→ READING TEXT:
# # # #
A dope A1 was prepared in the dope production line 60 in FIG. 5. In order to prepare for the dope A1, the mixture solvent composed of dichloromethane (85 wt. %), methanol (12 wt. %), and 1-butanol (3 wt. %) was contained in the solvent tank 61, and fed to the dissolution tank 62. Thereafter, in the dissolution tank 62, cellulose acetate (degree of substitution 2.84) was fed as the polymer from the hopper 64 while the content of cellulose acetate was 23 kg in the ratio to 100 L of the mixture solvent. Further, the plasticizer solution was prepared so as to contain as the plasticizer TPP and BDP (TPP:BDP=2:1 in weight ratio) whose total weight was 1.2 kg, and fed from the plasticizer tank 65 to the dissolution tank 62. In the dissolution tank 62, the crude solution 69 of the mixture solvent, the polymer and the plasticizer solution was obtained by stirring at 80 rpm for 30 minutes by the stirrer 68 driven by a motor 67 whose power was 45 kW. Thereafter, the crude solution 69 was stored in the storage tank 70 and fed to the heating device 75. The heating device 75 heated the crude solution 69 to 85° C. inline, and kept this temperature for 10 minutes to obtain the dope A1 (“A1” is the sign used in Table 1). The concentration of cellulose acetate in the dope A1 was 19 wt. %. Then the dope A1 was filtrated with the filtrating device 80. A raw material of a filter medium B1 used in the filtrating device 80 was cellulose fiber made from pulp and linter (“B1” is the sign used in Table 2), and the filter medium B1 has thickness of 1.2 mm and pore whose diameter was 50 μm in average. The dope A1 was continuously produced. After 45 hours, the feed pressure of the pump 77 became above the predetermined value. Accordingly, the life of the filter medium B1 was determined as 45 hours. Note that the life or the driving time of the filter mediums in Examples 2-7 will be represented in ratio to the life (45 hours) in Example 1.
# # # #
→ RECORDS TO PROCESS:
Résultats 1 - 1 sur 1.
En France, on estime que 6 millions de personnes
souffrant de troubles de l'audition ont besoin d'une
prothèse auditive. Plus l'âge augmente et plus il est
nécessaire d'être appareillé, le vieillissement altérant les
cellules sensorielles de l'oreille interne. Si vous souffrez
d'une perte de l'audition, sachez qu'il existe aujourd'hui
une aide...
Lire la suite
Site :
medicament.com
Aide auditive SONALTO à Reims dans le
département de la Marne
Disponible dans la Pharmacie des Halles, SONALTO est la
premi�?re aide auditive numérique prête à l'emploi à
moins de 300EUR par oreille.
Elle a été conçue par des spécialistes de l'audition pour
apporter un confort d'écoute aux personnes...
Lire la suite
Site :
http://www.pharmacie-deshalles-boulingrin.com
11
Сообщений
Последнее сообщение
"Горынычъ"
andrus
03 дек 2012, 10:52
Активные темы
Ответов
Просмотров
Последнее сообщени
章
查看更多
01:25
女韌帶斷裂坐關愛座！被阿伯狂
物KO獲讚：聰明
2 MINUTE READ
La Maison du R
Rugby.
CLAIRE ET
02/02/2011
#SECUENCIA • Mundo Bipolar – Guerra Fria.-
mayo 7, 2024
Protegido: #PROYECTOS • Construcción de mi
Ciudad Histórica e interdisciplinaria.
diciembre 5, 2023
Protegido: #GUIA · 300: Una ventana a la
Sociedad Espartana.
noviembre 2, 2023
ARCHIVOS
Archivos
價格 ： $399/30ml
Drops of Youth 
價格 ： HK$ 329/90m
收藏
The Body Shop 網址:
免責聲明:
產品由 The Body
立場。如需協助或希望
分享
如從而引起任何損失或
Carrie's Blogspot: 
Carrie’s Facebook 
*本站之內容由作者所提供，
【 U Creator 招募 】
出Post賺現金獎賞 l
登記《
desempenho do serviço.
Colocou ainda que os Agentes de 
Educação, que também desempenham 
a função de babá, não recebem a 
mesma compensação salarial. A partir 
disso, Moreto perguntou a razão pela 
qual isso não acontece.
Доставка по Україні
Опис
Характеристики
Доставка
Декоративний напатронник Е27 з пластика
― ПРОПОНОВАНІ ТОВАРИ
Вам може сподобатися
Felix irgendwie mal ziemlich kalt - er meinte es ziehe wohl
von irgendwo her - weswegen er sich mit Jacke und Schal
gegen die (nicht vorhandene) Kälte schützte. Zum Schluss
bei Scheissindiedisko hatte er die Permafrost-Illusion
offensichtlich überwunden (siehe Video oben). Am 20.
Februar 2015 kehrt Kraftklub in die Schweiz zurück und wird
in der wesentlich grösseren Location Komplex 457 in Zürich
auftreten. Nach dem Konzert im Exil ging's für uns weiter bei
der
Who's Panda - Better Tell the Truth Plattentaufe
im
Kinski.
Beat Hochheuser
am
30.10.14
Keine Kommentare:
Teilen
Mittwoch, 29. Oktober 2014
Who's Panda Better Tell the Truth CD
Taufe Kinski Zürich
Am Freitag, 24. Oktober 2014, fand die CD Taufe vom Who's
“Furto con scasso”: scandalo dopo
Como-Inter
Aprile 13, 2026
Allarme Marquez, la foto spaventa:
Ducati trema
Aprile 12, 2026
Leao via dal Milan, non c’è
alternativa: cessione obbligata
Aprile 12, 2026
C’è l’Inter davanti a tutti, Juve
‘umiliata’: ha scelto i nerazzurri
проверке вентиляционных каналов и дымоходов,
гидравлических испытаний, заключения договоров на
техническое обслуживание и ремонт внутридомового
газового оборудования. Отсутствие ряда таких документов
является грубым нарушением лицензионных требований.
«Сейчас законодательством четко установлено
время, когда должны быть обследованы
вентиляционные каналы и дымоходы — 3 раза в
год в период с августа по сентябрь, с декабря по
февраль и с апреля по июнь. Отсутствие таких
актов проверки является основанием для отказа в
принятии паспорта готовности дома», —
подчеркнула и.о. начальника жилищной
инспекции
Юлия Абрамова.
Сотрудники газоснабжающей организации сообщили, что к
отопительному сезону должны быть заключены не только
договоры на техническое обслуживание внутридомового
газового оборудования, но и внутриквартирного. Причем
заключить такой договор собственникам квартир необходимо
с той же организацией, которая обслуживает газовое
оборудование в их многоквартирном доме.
# # # #
→ PROBLEMS TO SOLVE:
(1) Turn the entries, from their first line through the line containing "cellules sensorielles de", into a JSON list of strings with one string per line, leaving out any blank lines.
(2) Continue the text on preparing and filtering the cellulose acetate dope from the point where it stops.

→ ANSWER SET:
(1)
[
  "Résultats 1 - 1 sur 1.",
  "En France, on estime que 6 millions de personnes",
  "souffrant de troubles de l'audition ont besoin d'une",
  "prothèse auditive. Plus l'âge augmente et plus il est",
  "nécessaire d'être appareillé, le vieillissement altérant les",
  "cellules sensorielles de l'oreille interne. Si vous souffrez"
]

(2)
EXAMPLE 2

A dope A1 was prepared in the dope production line 60 in FIG. 5. In order to prepare for the dope A1, the mixture solvent composed of dichloromethane (85 wt. %), methanol (12 wt. %), and 1-butanol (3 wt. %) was contained in the solvent tank 61. Thereafter, citric acid C1 was added as the acidic material to the mixture solvent while the content of citric acid was 300 ppm to the weight of cellulose acetate. Then, the mixture solvent is fed into the dissolution tank 62. In the dissolution tank 62, cellulose acetate (degree of substitution 2.84) was fed as the polymer from the hopper 64 while the content of cellulose acetate was 23 kg in the ratio to 100 L of the mixture solvent. Further, the plasticizer solution was prepared so as to contain as the plasticizer TPP and BDP (in ratio 2:1) whose total weight was 1.2 kg, and fed from the plasticizer tank 65 to the dissolution tank 62. Then the stirrer 68 was driven by a motor 67 having power of 45 kW, so as to stir the mixture of the mixture solvent, the polymer and the plasticizer solution at 80 rpm for 30 minutes. Thus the crude solution 69 was obtained. Thereafter, the crude solution 69 was stored in the storage tank 70 and fed to the heating device 75. The heating device 75 heated the crude solution 69 to 85° C. inline, and kept this temperature for 10 minutes to obtain the dope A1. The filtration of the dope A1 was performed with a filtrating device (see FIG. 2). A raw material of a filter medium B1 used in the filtrating device 80 was cellulose fiber made of pulp and linter, and the filter medium has thickness of 1.2 mm and pore whose diameter was 50 μm in average. Then the dope A1 was filtrated with the filtrating device. The dope A1 was continuously produced. After 54 hours, the feed pressure of the pump 77 became above the predetermined value. Accordingly, the life of the filter medium B1 became 1.2 times longer than in Example 1.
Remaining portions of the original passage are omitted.